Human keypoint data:
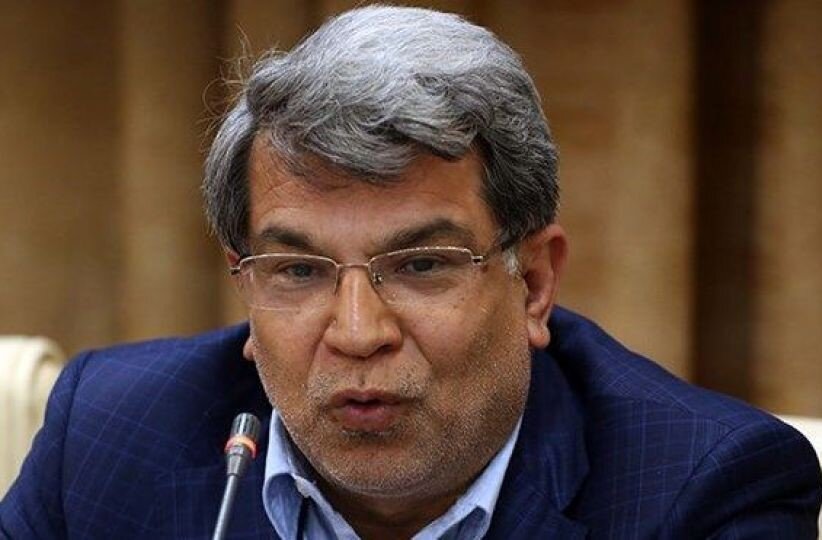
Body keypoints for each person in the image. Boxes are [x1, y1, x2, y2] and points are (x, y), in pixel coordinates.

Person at [1, 5, 820, 539]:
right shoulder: (107, 435)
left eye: (422, 264)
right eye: (298, 271)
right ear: (244, 282)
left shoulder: (702, 493)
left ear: (534, 284)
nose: (358, 333)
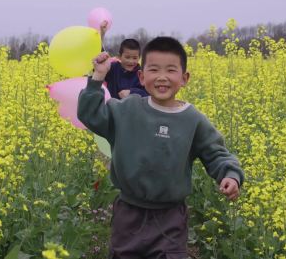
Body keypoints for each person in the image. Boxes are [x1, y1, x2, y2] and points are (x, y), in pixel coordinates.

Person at [78, 36, 244, 258]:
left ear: (184, 78)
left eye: (171, 70)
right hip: (129, 212)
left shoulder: (192, 119)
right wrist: (98, 76)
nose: (162, 77)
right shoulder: (127, 110)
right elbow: (91, 115)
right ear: (141, 76)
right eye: (154, 70)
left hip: (171, 217)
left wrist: (230, 175)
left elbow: (215, 153)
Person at [98, 21, 147, 99]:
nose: (131, 61)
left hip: (133, 110)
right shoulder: (113, 68)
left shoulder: (142, 74)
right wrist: (102, 35)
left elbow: (149, 93)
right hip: (112, 109)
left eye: (135, 58)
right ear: (119, 57)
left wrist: (131, 92)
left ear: (139, 57)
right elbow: (101, 59)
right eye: (127, 57)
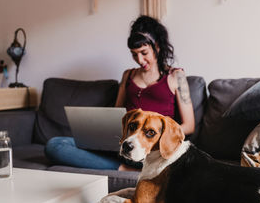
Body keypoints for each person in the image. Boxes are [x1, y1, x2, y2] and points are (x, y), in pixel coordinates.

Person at [45, 15, 195, 171]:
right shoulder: (128, 75)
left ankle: (124, 167)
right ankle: (124, 168)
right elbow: (116, 114)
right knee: (55, 145)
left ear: (157, 47)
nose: (140, 60)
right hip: (124, 142)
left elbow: (189, 125)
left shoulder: (176, 76)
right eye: (134, 54)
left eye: (144, 53)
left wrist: (158, 137)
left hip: (152, 148)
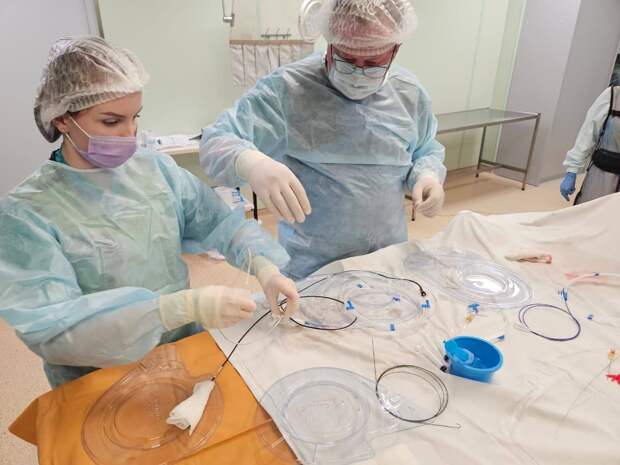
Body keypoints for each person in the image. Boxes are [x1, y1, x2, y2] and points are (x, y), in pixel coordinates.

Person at [0, 37, 299, 388]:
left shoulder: (155, 169)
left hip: (180, 350)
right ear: (63, 120)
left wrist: (264, 266)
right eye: (111, 121)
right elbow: (54, 330)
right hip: (99, 378)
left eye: (135, 117)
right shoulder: (27, 213)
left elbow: (218, 222)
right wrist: (174, 309)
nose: (129, 134)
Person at [200, 0, 446, 280]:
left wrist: (427, 176)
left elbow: (424, 148)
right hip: (311, 270)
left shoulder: (409, 94)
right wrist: (251, 163)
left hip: (385, 261)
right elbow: (216, 140)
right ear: (330, 44)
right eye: (347, 59)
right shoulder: (289, 88)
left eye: (372, 63)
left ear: (394, 49)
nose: (358, 72)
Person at [560, 85, 620, 204]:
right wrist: (572, 170)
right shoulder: (614, 96)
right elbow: (588, 133)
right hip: (603, 177)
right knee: (595, 211)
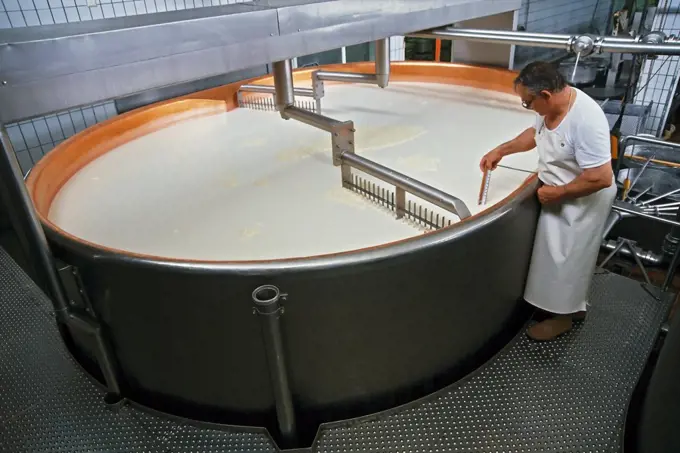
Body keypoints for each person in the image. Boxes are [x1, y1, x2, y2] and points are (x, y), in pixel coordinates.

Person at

WHAT YOU WILL DO
Could you transcribe the records above exactly, leaving every picture out?

OUTPUT FOR THIS EXERCISE
Body keypoints for each person in the image. Boxes are [x1, y1, x2, y2] and points are (x, y), in pixel coordinates.

Person at [1, 5, 820, 539]:
right shoulder: (107, 435)
left eye: (422, 264)
right eye: (298, 271)
right ear: (244, 282)
left shoulder: (702, 493)
left ear: (534, 284)
nose: (358, 333)
Body keypoints for each person in the image. Boxes are [x1, y1, x2, y2] and points are (x, y), in pixel coordinates.

Person at [78, 36, 244, 258]:
left ear: (184, 78)
left eye: (171, 70)
right hip: (129, 212)
left shoulder: (192, 119)
right wrist: (98, 76)
nose: (162, 77)
right shoulder: (127, 110)
right elbow: (91, 115)
right ear: (141, 76)
right eye: (154, 70)
left hip: (171, 217)
left wrist: (230, 175)
left elbow: (215, 153)
Person at [98, 21, 147, 99]:
nose: (131, 61)
left hip: (133, 110)
right shoulder: (113, 68)
left shoulder: (142, 74)
right wrist: (102, 35)
left elbow: (149, 93)
right hip: (112, 109)
left eye: (135, 58)
right ear: (119, 57)
left wrist: (131, 92)
left ear: (139, 57)
right elbow: (101, 59)
right eye: (127, 57)
Body keypoints for each person in the image. Boxes are [x1, y1, x2, y2] and points are (x, y), in pixel coordinates.

Person at [45, 15, 195, 171]:
right shoulder: (128, 75)
left ankle: (124, 167)
right ankle: (124, 168)
right elbow: (116, 114)
right knee: (55, 145)
left ear: (157, 47)
nose: (140, 60)
right hip: (124, 142)
left elbow: (189, 125)
left shoulder: (176, 76)
right eye: (134, 54)
left eye: (144, 53)
left wrist: (158, 137)
left hip: (152, 148)
Body keypoints for each person in the image. Boxes are [x1, y1, x2, y2] and points are (x, y), in pixel coordinates.

Person at [0, 37, 299, 388]:
left shoulder: (155, 169)
left hip: (180, 350)
right ear: (63, 120)
left wrist: (264, 266)
right eye: (111, 121)
right elbow: (54, 330)
right hip: (99, 378)
left eye: (135, 117)
right shoulder: (27, 213)
left elbow: (218, 222)
right wrist: (174, 309)
nose: (129, 134)
Person at [200, 0, 446, 280]:
left wrist: (427, 176)
left elbow: (424, 148)
right hip: (311, 270)
left shoulder: (409, 94)
right wrist: (251, 163)
left hip: (385, 261)
right elbow: (216, 140)
right ear: (330, 44)
right eye: (347, 59)
right shoulder: (289, 88)
left eye: (372, 63)
left ear: (394, 49)
nose: (358, 72)
Person at [560, 85, 620, 204]:
right wrist: (572, 170)
right shoulder: (614, 96)
right elbow: (588, 133)
right hip: (603, 177)
right knee: (595, 211)
Body keypoints for each person in the image. Boxes are [x1, y1, x2, y2] and points are (x, y), in pixel coordinates.

Person at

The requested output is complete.